A chaque fois qu'elle est désirée, son corps se change en miroir. Elle signale ainsi avec une indifférence parfaite que la vérité de sa survie est identique au simulacre de son absence.

 

 

 

Elle est si belle et elle se regarde si souvent dans le miroir qu’une fois son miroir lui fait un enfant en secret. Elle porte effectivement son enfant dans son ventre, cependant c’est le miroir qui le met au jour.

 

 

 

Elle prostitue son corps aux prophéties de gloire de l'incognito. Elle ne prostitue pas son corps aux hommes, elle prostitue son corps au sperme messianique qui attend au centre de leur insomnie.

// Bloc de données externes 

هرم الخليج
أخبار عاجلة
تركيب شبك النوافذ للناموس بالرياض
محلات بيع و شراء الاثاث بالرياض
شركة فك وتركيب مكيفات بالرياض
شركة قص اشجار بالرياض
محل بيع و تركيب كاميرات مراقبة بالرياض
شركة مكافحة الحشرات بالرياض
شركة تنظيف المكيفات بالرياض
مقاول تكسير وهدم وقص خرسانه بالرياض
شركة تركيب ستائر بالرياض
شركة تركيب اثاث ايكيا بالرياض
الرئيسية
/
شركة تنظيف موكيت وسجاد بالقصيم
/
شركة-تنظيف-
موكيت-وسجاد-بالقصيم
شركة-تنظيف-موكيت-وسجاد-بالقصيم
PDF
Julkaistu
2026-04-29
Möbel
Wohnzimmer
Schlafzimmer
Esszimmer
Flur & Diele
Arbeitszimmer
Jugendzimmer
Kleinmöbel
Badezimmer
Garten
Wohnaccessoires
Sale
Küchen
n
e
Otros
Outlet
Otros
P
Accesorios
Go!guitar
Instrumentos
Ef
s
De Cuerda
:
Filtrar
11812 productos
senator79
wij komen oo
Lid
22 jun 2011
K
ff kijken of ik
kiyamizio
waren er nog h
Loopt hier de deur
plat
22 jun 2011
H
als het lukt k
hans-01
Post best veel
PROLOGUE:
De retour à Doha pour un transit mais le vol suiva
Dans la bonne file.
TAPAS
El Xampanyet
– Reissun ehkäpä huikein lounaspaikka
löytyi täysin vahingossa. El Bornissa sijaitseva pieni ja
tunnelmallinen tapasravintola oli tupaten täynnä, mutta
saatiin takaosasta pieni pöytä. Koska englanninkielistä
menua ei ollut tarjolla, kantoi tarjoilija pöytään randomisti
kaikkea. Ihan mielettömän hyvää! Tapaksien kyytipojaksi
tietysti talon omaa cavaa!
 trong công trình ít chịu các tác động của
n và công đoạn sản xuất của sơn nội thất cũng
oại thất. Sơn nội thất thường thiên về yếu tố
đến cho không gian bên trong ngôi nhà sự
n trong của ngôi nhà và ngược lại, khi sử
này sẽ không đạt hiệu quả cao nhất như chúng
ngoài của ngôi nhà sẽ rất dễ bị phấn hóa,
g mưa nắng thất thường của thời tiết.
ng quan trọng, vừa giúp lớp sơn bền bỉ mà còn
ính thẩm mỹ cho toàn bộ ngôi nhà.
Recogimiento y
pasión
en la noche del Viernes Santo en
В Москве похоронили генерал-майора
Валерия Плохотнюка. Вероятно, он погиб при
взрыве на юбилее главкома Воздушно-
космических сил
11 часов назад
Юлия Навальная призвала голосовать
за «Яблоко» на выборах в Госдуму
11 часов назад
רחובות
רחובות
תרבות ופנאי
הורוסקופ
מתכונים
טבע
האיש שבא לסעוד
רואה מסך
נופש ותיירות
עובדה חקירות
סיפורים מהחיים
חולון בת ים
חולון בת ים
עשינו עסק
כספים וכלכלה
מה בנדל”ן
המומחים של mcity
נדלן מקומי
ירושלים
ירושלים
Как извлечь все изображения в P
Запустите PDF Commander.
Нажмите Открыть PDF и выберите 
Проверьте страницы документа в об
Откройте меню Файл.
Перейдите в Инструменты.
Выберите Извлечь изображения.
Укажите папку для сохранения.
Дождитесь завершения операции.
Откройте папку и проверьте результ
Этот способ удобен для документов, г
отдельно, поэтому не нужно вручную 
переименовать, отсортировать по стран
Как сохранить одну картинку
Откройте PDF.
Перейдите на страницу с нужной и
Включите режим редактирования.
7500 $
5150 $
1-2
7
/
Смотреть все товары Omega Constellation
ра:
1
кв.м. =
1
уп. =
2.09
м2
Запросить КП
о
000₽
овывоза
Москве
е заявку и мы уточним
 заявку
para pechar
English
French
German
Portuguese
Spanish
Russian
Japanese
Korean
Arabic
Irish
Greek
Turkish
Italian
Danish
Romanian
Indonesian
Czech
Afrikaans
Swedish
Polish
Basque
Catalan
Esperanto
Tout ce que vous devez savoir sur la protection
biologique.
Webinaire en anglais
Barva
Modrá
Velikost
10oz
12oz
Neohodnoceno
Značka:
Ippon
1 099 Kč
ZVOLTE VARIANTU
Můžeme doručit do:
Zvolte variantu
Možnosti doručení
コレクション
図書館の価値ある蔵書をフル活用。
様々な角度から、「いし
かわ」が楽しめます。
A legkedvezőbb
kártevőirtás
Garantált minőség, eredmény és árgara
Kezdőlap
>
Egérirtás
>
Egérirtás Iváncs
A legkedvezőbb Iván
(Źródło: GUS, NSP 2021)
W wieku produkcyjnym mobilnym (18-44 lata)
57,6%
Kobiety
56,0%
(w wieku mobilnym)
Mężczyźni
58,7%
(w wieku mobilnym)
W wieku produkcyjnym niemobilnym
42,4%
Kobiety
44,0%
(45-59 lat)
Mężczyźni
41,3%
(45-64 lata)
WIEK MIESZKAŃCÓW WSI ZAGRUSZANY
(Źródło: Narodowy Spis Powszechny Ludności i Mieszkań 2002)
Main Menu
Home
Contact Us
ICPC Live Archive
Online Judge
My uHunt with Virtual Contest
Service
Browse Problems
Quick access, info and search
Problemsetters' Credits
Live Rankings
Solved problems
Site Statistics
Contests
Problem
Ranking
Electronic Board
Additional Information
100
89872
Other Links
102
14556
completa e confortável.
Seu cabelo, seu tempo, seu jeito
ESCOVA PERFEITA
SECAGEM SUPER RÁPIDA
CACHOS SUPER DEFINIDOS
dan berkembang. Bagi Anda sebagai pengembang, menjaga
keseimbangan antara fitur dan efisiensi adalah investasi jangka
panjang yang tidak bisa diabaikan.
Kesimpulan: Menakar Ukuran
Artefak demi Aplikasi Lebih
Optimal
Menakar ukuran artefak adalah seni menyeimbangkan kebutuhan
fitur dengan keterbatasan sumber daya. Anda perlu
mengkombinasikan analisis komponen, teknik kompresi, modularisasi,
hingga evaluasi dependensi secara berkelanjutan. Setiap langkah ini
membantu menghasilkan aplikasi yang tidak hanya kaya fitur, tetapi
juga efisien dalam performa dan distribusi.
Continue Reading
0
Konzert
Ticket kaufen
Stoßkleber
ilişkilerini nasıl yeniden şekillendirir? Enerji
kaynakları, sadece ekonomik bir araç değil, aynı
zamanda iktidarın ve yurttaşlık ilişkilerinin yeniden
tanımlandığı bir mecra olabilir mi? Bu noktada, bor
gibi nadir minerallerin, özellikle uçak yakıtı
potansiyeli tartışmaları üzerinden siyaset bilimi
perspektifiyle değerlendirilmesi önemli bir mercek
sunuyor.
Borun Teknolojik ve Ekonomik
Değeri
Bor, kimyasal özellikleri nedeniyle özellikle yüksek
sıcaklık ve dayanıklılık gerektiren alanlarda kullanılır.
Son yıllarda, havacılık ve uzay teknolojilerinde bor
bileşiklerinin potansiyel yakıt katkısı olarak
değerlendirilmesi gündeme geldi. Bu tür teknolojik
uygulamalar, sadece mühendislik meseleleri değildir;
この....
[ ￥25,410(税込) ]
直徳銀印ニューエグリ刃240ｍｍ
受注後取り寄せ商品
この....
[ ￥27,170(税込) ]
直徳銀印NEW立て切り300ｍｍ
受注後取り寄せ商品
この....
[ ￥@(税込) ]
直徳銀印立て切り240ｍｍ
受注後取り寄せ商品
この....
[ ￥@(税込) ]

Sa vérité est ainsi identique à l'imposture de sa sainteté.

 

 

 

Elle a dissimulé son ventre à l'intérieur de son cerveau et son cerveau à l'intérieur de son cœur. La vérité de son horreur est le quiproquo de transparence de ses cris.

 

 

 

Il est préférable de rester extrêmement gentil avec la demoiselle-contradiction. Ses larmes sont meurtrières. Sa tristesse est toxique. Cependant il est difficile de savoir comment ne pas provoquer ses pleurs. En effet sa crainte n'est que la coquetterie de son bonheur.